Saved entries

= Beginning of Section =

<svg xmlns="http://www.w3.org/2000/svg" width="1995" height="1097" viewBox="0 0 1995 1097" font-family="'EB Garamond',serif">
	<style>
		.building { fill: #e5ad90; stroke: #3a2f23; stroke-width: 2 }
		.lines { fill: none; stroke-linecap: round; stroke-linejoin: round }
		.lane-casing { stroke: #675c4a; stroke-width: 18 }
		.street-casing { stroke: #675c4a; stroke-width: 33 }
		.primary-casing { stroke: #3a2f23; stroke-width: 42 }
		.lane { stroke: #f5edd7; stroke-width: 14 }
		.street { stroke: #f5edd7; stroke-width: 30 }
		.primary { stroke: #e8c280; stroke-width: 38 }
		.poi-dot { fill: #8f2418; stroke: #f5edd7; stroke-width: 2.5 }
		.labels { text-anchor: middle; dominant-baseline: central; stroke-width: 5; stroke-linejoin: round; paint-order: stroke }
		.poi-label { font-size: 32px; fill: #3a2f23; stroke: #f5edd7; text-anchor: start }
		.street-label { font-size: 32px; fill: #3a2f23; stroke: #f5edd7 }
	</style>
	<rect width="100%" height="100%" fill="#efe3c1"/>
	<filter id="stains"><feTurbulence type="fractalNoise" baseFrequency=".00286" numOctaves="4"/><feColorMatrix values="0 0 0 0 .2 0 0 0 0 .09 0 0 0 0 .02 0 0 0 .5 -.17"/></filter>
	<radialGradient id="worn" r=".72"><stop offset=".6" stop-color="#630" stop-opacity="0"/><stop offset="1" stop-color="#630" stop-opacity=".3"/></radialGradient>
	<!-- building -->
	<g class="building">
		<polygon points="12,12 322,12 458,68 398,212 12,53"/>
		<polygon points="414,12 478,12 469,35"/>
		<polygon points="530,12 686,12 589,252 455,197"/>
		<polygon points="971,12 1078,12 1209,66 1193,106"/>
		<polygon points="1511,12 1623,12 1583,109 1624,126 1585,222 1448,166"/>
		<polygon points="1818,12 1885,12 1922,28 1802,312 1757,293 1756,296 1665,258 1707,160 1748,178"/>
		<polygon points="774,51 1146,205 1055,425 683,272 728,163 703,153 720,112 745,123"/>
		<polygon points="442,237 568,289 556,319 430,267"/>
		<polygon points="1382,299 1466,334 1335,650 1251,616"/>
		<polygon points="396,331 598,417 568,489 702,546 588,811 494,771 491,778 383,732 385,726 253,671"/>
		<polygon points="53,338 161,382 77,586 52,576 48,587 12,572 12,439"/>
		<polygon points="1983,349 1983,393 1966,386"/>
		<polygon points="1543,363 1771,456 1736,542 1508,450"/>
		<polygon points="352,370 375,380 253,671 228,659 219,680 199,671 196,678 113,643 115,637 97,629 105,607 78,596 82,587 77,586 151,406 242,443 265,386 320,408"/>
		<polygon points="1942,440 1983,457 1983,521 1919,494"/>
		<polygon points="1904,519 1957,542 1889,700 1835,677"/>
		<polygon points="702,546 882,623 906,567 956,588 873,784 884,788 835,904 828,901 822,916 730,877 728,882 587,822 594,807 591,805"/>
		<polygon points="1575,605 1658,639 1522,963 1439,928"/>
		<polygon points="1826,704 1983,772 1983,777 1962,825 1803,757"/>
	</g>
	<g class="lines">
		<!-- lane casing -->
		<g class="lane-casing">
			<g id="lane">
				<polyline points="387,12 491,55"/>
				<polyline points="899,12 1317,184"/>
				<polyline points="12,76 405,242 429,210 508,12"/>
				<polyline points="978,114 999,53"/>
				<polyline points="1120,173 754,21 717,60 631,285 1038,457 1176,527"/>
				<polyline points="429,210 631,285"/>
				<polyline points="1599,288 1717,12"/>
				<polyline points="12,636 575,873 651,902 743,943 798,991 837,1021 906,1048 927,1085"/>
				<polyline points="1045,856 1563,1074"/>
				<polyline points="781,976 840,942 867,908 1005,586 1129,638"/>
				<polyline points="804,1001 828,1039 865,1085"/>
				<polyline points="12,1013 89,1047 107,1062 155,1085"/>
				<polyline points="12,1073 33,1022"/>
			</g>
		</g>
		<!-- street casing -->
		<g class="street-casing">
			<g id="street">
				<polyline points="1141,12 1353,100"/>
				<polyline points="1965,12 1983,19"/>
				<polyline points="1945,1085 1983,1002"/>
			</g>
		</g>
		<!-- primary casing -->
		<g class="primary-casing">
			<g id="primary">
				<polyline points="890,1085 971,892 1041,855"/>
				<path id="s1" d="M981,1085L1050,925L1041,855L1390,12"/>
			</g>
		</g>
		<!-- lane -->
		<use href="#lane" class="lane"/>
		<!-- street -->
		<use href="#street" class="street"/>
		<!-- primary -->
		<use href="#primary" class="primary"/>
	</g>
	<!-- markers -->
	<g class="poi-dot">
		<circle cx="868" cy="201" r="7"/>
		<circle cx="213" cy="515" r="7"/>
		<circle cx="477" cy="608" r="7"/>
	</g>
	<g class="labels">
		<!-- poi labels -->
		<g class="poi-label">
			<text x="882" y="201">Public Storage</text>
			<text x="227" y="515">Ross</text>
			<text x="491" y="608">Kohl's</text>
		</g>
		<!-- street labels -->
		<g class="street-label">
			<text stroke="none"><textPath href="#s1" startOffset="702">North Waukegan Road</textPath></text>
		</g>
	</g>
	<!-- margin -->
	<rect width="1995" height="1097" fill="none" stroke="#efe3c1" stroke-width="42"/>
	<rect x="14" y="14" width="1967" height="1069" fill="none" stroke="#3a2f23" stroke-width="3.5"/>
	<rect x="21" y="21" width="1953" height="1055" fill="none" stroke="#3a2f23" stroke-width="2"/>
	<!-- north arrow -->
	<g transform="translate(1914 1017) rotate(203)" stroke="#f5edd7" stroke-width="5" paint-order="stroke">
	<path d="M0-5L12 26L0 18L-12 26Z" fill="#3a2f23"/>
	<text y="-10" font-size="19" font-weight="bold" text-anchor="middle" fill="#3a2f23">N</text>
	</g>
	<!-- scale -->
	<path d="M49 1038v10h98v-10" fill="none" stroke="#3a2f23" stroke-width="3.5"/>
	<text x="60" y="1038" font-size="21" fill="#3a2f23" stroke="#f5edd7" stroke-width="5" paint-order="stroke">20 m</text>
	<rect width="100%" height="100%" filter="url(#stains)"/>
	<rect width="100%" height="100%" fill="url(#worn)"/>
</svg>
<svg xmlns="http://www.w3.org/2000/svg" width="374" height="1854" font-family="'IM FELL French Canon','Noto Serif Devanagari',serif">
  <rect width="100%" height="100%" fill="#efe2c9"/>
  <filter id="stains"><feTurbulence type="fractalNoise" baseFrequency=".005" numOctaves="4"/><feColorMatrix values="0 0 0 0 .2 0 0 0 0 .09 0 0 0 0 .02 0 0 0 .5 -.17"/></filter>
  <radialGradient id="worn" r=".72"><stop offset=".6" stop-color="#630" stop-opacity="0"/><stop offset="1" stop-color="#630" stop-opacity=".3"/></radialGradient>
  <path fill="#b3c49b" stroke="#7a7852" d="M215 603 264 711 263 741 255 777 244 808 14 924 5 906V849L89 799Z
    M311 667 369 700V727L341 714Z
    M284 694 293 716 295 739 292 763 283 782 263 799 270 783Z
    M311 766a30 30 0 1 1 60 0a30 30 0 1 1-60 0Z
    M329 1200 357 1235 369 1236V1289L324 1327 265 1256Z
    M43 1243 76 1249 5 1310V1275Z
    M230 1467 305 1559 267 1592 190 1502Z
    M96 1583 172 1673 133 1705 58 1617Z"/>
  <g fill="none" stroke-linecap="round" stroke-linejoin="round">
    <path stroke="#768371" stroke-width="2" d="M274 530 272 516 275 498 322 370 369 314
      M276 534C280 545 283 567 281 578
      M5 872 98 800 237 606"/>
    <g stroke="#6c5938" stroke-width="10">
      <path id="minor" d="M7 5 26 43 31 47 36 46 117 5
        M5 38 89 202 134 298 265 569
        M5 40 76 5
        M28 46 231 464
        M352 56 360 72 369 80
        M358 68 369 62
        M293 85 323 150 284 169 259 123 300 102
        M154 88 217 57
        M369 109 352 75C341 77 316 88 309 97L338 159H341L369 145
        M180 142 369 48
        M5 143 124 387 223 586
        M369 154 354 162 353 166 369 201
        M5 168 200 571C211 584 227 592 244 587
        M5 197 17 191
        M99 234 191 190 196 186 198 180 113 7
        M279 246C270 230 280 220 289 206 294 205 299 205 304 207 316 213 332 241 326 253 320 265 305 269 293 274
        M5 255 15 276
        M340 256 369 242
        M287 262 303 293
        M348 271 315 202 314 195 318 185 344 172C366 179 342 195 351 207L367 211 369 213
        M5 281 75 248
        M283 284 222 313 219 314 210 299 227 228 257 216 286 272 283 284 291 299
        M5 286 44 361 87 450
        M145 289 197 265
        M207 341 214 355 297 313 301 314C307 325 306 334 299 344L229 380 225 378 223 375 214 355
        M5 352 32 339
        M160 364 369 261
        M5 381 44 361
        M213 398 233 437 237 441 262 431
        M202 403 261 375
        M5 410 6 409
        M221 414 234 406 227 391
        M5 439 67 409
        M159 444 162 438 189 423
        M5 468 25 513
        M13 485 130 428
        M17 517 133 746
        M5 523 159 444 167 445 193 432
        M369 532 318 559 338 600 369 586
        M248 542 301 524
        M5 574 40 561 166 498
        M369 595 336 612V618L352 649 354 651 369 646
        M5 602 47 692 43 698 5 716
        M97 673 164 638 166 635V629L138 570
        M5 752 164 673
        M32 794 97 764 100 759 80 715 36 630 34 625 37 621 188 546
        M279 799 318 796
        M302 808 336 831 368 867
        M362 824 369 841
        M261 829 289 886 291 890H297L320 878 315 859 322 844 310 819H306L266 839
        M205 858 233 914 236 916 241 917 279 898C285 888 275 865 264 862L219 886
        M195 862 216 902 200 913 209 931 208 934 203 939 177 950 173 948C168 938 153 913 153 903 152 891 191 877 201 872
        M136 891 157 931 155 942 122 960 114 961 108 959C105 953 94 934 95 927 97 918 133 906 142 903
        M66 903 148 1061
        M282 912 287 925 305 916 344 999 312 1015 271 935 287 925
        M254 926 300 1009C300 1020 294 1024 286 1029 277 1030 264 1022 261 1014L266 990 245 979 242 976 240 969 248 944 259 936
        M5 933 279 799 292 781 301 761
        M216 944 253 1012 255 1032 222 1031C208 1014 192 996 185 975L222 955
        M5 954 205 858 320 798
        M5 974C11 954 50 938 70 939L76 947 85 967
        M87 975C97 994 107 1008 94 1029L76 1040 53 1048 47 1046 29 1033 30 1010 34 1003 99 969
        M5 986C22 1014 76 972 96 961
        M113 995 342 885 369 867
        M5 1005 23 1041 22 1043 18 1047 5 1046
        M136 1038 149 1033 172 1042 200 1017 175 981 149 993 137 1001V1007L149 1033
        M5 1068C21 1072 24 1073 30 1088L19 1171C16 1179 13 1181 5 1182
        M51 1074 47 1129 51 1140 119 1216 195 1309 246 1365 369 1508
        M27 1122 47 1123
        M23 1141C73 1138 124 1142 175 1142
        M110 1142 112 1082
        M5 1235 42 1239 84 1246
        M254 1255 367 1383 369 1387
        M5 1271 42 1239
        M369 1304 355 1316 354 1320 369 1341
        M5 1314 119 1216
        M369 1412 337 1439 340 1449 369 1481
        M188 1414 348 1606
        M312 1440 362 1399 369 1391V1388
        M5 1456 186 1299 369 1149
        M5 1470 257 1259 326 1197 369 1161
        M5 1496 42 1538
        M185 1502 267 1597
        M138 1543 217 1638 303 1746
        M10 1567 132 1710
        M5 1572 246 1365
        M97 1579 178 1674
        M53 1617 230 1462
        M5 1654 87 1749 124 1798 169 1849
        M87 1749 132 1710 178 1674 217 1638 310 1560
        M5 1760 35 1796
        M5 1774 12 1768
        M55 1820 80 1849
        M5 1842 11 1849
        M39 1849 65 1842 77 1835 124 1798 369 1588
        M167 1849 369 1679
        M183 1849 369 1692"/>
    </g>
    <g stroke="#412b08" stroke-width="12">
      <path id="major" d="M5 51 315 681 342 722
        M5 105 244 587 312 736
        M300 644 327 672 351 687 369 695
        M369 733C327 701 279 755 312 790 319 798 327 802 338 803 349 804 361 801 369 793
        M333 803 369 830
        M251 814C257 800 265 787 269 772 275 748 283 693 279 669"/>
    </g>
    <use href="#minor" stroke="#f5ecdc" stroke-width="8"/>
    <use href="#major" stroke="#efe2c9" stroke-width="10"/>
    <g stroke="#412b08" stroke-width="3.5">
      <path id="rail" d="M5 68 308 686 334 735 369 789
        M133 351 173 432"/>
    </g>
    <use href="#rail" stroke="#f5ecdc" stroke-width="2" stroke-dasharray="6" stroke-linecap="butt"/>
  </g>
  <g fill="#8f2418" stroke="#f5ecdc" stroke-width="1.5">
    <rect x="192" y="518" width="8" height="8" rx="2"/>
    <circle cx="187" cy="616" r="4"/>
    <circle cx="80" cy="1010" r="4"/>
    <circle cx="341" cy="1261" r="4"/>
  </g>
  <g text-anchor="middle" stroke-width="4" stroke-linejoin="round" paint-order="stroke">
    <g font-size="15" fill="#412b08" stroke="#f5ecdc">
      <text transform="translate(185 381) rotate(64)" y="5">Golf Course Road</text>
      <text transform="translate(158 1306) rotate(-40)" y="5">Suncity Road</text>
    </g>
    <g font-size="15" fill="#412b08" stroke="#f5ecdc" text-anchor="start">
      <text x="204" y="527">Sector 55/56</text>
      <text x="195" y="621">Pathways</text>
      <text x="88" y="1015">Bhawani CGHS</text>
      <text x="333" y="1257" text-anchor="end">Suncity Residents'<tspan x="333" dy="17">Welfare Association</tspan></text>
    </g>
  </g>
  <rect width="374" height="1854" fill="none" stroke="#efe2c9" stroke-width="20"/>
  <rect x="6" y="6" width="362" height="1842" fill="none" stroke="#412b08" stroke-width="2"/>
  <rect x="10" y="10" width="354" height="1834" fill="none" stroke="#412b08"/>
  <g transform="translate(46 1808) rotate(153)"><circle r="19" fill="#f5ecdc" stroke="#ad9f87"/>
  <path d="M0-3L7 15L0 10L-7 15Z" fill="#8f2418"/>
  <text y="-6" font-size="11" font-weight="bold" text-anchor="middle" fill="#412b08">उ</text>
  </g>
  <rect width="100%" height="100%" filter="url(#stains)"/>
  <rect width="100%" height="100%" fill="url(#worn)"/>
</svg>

= End of Section =

▸ **Your goal**
For each line above that includes the word "lines", make a copy of that line.

▸ **Output for this task**
		.lines { fill: none; stroke-linecap: round; stroke-linejoin: round }
	<g class="lines">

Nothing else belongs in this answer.